Selected text >>
========================================

In general, it is also very difficult to perform assays under strictly in vivo conditions. The confounding problems with using the whole organism entails many additional factors that affect the experimentally measured responses, which include the pharmacokinetic factors such as the ADME (Absorption, Distribution, Metabolism and Excretion).  Each of the ADME factors have multiple complexities that can confound experimental observations. Just considering the distribution factor alone is often complicated by a drug, ligand, or substrate molecule having to cross one or more membrane barriers, and by the differing tortuosity of the route to tissue-embedded groups of receptor or enzyme molecules. These barriers can greatly delay or alter the drug or substrate molecules from reaching their target receptors or enzymes. The surrounding microenvironments often determine the further metabolism and replenishment rates of the drug, ligand, or substrate molecules, which are also dependent on the lipid compositions of membranes as important considerations. The correct biochemical and biophysical tensions across these membranes are also vitally important to ensure that these assays accurately reflect their natural biological activities. The correct ionic, osmotic, electrochemical, and pH gradients are the most obviously important ones, but there are many others.

========================================

Supplied material >>
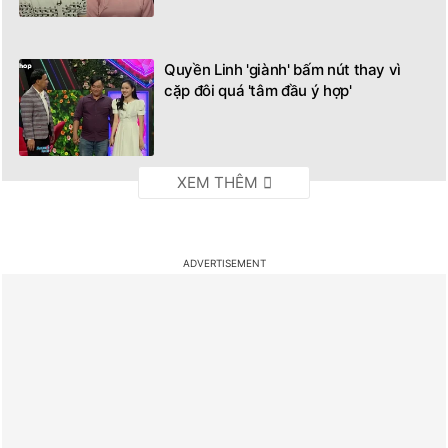
Quyền Linh 'giành' bấm nút thay vì
cặp đôi quá 'tâm đầu ý hợp'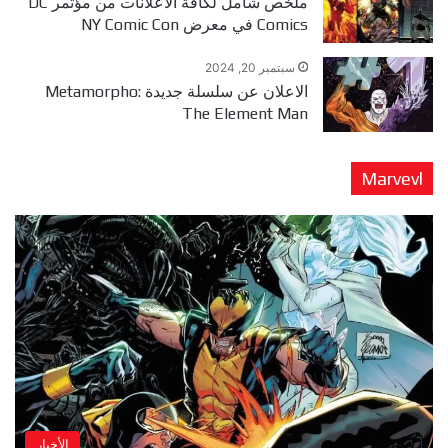
ملخص شامل لكافة الاعلانات من مؤتمر DC
Comics في معرض NY Comic Con
سبتمبر 20, 2024
الاعلان عن سلسلة جديدة Metamorpho:
The Element Man
Marvevl
الأخبار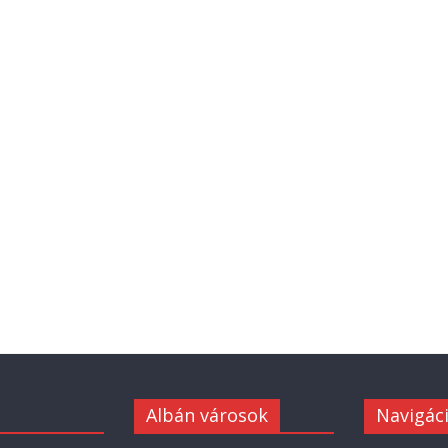
Albán városok
Navigác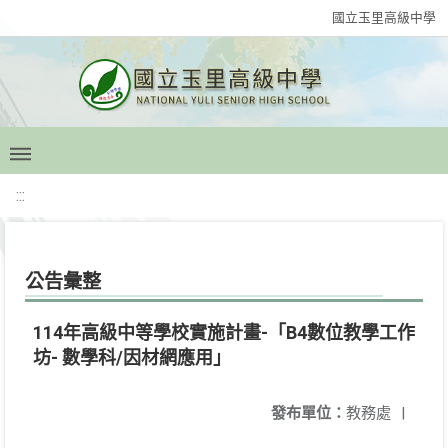
國立玉里高級中學
:::
公告彙整
114年高級中等學校實施計畫-「B4數位教學工作
坊- 數學科/因材網應用」
發布單位：
教務處
|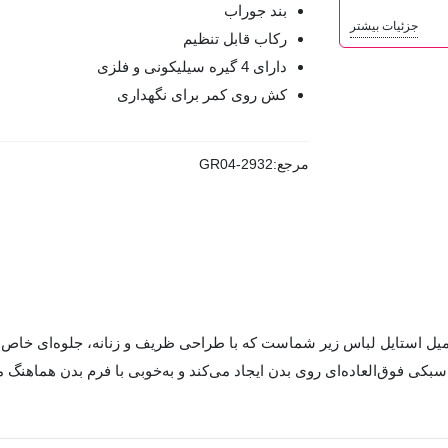
بند جوراب
جزئیات بیشتر
رکاب قابل تنظیم
دارای 4 گیره سیلیکونی و فلزی
کش روی کمر برای نگهداری
مرجع:
GR04-2932
میل استایل لباس زیر شماست که با طراحی ظریف و زنانه، جلوه‌ای خاص و
بکی فوق‌العاده‌ای روی بدن ایجاد می‌کند و به‌خوبی با فرم بدن هماهنگ 
 آن را راحت و کاربردی می‌سازد.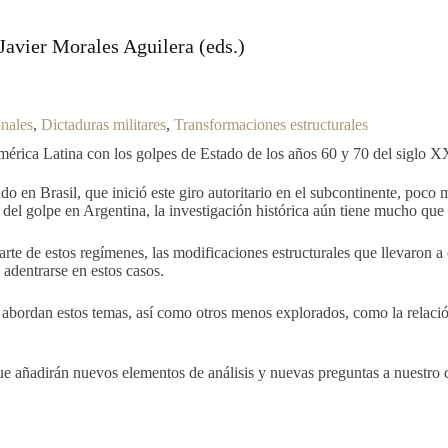
Javier Morales Aguilera (eds.)
nales
, 
Dictaduras militares
, 
Transformaciones estructurales
mérica Latina con los golpes de Estado de los años 60 y 70 del siglo XX
o en Brasil, que inició este giro autoritario en el subcontinente, poco
del golpe en Argentina, la investigación histórica aún tiene mucho que 
parte de estos regímenes, las modificaciones estructurales que llevaron
adentrarse en estos casos.
 abordan estos temas, así como otros menos explorados, como la relación
ue añadirán nuevos elementos de análisis y nuevas preguntas a nuestro 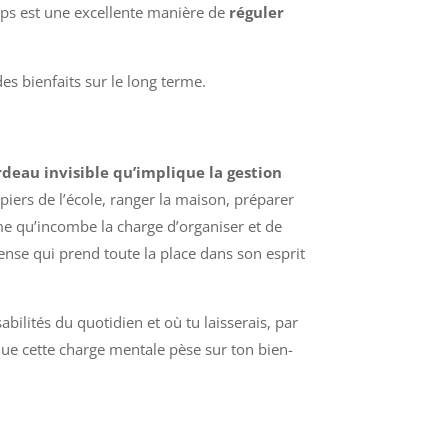
rps est une excellente manière de
réguler
es bienfaits sur le long terme.
rdeau invisible qu’implique la gestion
piers de l’école, ranger la maison, préparer
me qu’incombe la charge d’organiser et de
mense qui prend toute la place dans son esprit
abilités du quotidien et où tu laisserais, par
 que cette charge mentale pèse sur ton bien-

========================================

Continue the text on the difficulties of in vivo assays from the point where it stops. The items have no connection to the text on in vivo assays.

Assays that test experimental drugs for potential further drug development are perhaps one of the most critical components of the drug discovery process; yet they remain poorly characterized for this as well as for other biological purposes. This is a very general description of several problems with experimental assays that I’ve noticed over the four plus decades of my career covering experimental, computational and theoretical approaches to many scientific problems. Some of these problems may seem simple but continue to remain largely marginalized and go unnoticed. They need to be recognized and openly discussed so that further progress can be made.  Other problems are much more complex than current experimental techniques can handle, but knowledge of these problems may spur improved assays or at least make us aware of the many problems inherent within our current pharmacological and biological assays.

Richard G. Lanzara, MPH, Ph.D.
President and Principal Scientific Officer
Bio Balance, Inc.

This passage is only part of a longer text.